Example endpoint shape:

TypeScript
import { createHostGrant } from "@air-jam/sdk/protocol";

export async function POST(request: Request) {
  const { appId } = await request.json();

  const hostGrant = await createHostGrant({
    secret: process.env.AIR_JAM_HOST_GRANT_SECRET!,
    claims: {
      appId,
      exp: Math.floor(Date.now() / 1000) + 60,
      origins: ["https://your-game.example"],
    },
  });

  return Response.json({ hostGrant });
}

That endpoint is also where you can add your own rules, for example checking the signed-in user or limiting which app IDs they are allowed to bootstrap.

6. Publish A Hosted Arcade Release

The official Arcade hosting lane is now artifact-based. Self-hosted URLs are still useful for private preview, but public Arcade hosting should use a hosted release artifact.

  1. Run the local hosted-release preflight from your project root:
Bash
pnpm exec airjam release doctor --dir .
pnpm exec airjam release validate --dir .
  1. Build a hosted bundle from your project root:
Bash
pnpm exec airjam release bundle --dir .

That command:

  • runs your build script
  • bundles the static output from dist/
  • writes .airjam/release-manifest.json
  • creates a hosted release zip under .airjam/releases/<version>/

The scaffolded release:bundle script wraps airjam release bundle --dir . for you.

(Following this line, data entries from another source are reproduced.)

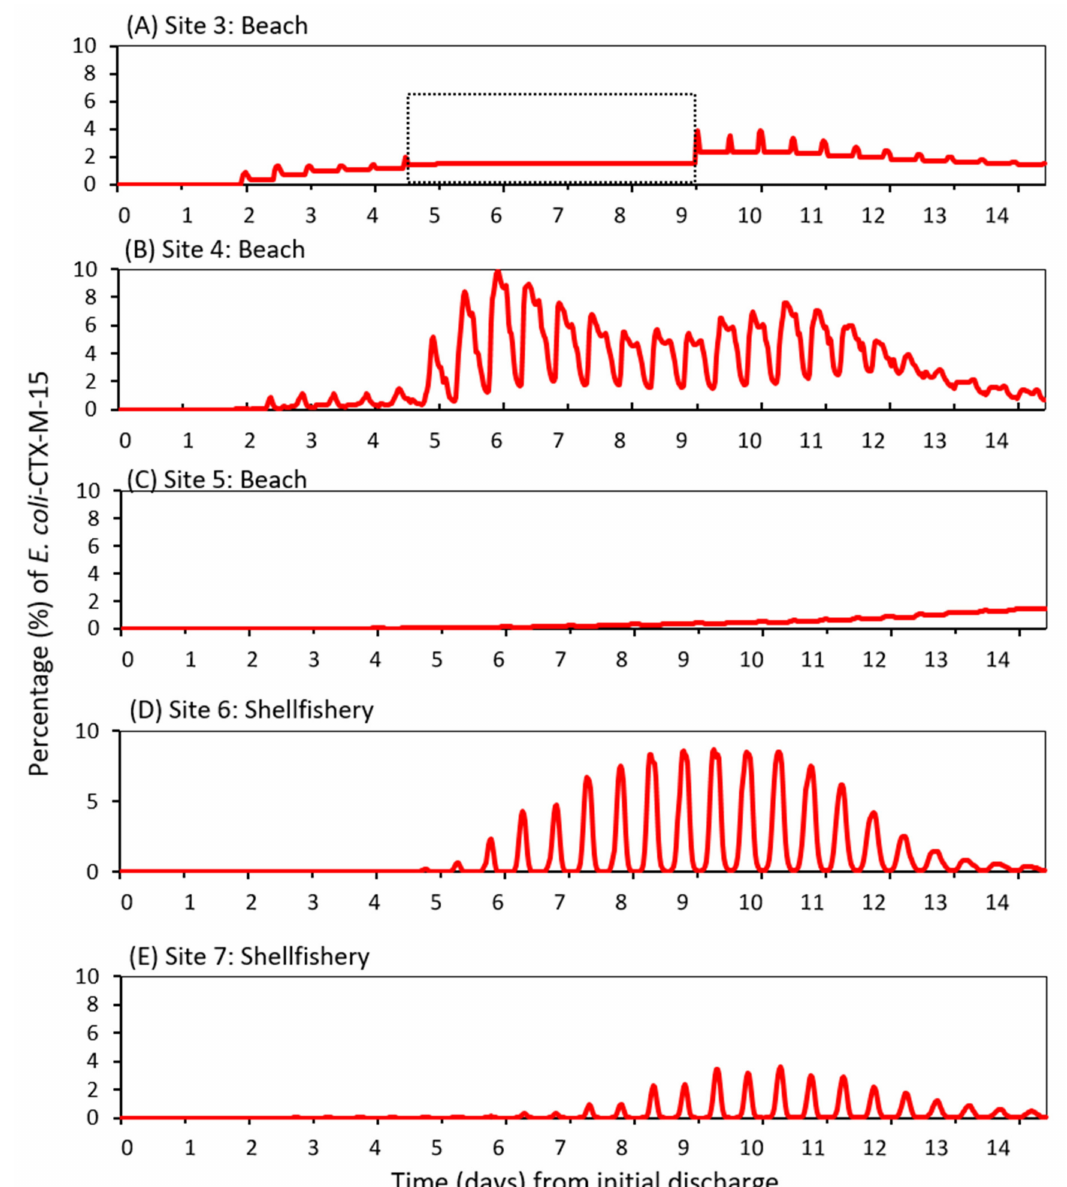
Figure 4. Simulated bla CTX-M-15 -producing E. coli at Sites 3–7 ( A – E ). The dashed square in ( A ) denotes a period of neap tides when Site 3 was dry and the simulated E. coli concentrations were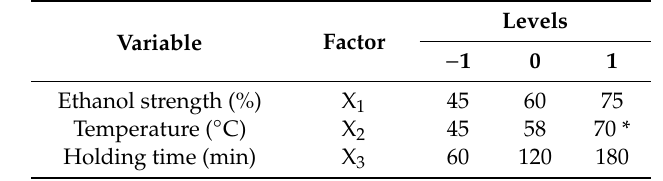
Table 5. Coding and levels of variables considered in optimizing extraction yield of phenolic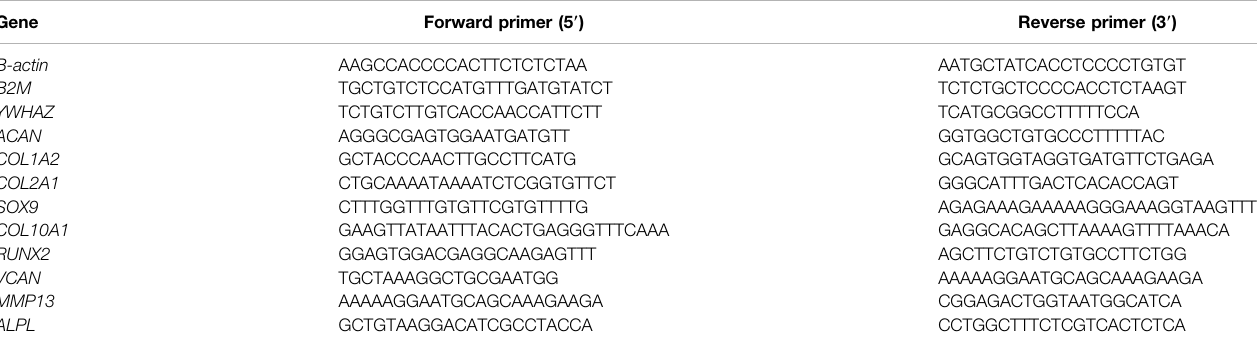
TABLE 3 | Primer sequences for quantitative real-time polymerase chain reaction.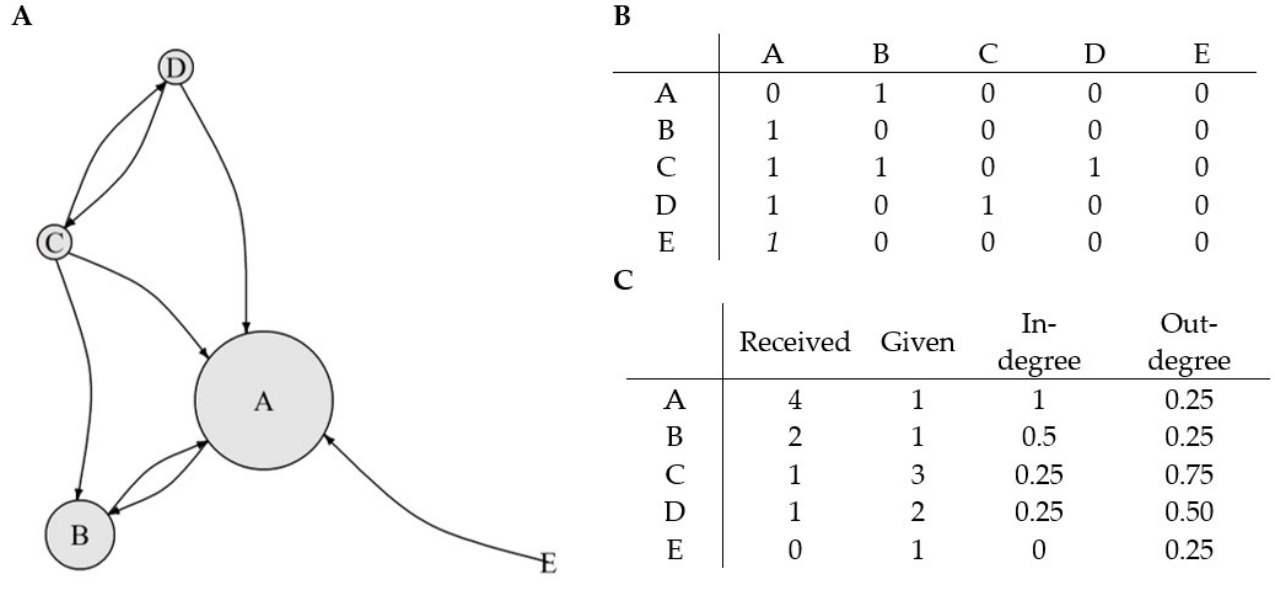
Figure 1. Example of calculation of in-degree and out-degree measures. ( A ) Assumed network; ( B ) adjacency matrix of the network; ( C ) the number of received and given nominations and the values of in-degree and out-degree measures for students in the network.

The hosted artifact contract is fixed:

  • host entry at /
  • controller entry at /controller
  1. Go to your game's Arcade Releases page in the Dashboard.
  2. Upload the generated zip artifact.
  3. Make the validated release live.
  4. Upload managed thumbnail, cover, and preview media in the Dashboard.
  5. Set the game's Arcade visibility to listed.

Your game is now live in the public Arcade on Air Jam-hosted infrastructure.